The challenge of this PhD thesis is to implement adaptive mesh refinement methods for non-linear 3D solids mechanics adapted to parallel computers.

This research topic is proposed as part of the NumPEx (Digital for Exascale) Priority Research Programs and Equipment (PEPR). It is part of the Exa-MA (Methods and Algorithms for Exascale) Targeted Project. The PhD will take place at CEA Cadarache, within the Institute for Research on Nuclear Energy Systems for Low-Carbon Energy Production (IRESNE), as part of the PLEIADES software platform development team, which specializes in fuel behavior simulation and multi-scale numerical methods.

In finite element simulation, adaptive mesh refinement (AMR) has become an essential tool for performing accurate calculations with a controlled number of unknowns. The phenomena to be taken into account, particularly in solids mechanics, are often complex and non-linear: contact between deformable solids, viscoplastic behaviour, cracking, etc. Furthermore, these phenomena require intrinsically 3D modelling. Thus, the number of unknowns to be taken into account requires the use of parallel solvers. One of the current computational challenges is therefore to combine adaptive mesh refinement methods and nonlinear solid mechanics for deployment on parallel computers.
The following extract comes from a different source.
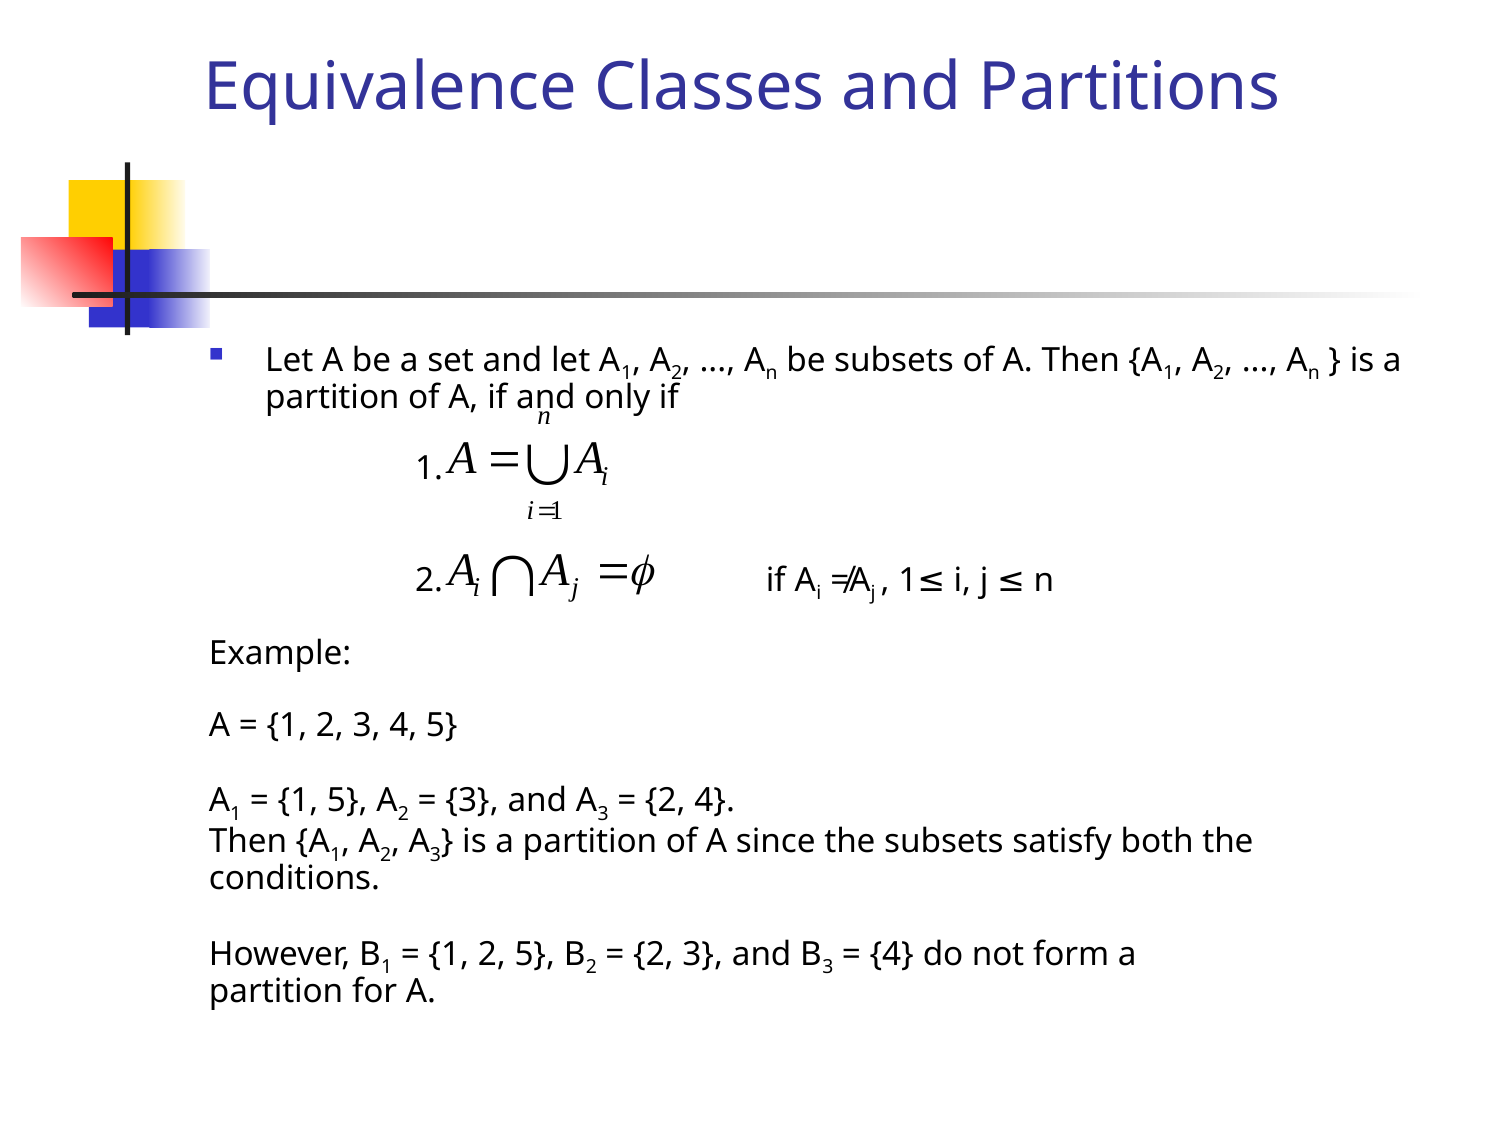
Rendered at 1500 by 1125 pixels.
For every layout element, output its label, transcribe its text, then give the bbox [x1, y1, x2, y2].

title Equivalence Classes and Partitions [188, 35, 1468, 275]
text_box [437, 394, 663, 613]
list Let A be a set and let A1, A2, ..., An be subsets of A. Then {A1, A2, ..., An } is a partition of A, if and only if 1. 2. if Ai ≠Aj , 1≤ i, j ≤ n Example: A = {1, 2, 3, 4, 5} A1 = {1, 5}, A2 = {3}, and A3 = {2, 4}. Then {A1, A2, A3} is a partition of A since the subsets satisfy both the conditions. However, B1 = {1, 2, 5}, B2 = {2, 3}, and B3 = {4} do not form a partition for A. [193, 331, 1425, 1006]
The first research topic of this PhD thesis concerns the development of a local mesh refinement method (of block-structured type) for non-linear mechanics, with dynamic mesh adaptation. We will therefore focus on projection operators to obtain an accurate dynamic AMR solution during the evolution of refined areas.

The other area of research will focus on the effective treatment of contact between deformable solids in a parallel environment. This will involve extending previous work, which was limited to matching contact meshes, to the case of arbitrary contact geometries (node-to-surface algorithm).
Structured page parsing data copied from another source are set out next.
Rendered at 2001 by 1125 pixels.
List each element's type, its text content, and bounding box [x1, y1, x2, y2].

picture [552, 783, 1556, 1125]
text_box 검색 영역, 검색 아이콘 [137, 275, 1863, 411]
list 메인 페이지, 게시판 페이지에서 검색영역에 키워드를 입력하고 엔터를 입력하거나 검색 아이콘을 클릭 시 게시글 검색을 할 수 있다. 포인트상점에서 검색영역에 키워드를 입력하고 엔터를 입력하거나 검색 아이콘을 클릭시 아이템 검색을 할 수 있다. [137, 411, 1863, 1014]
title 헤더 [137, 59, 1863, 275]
The preferred development environment will be the MFEM tool. Finite element management and dynamic re-evaluation of adaptive meshes require assessing (and probably improving) the efficiency of the data structures involved. Large 3D calculations will be performed on national supercomputers using thousands of computing cores.
his will ensure that the solutions implemented can be scaled up to tens of thousands of cores.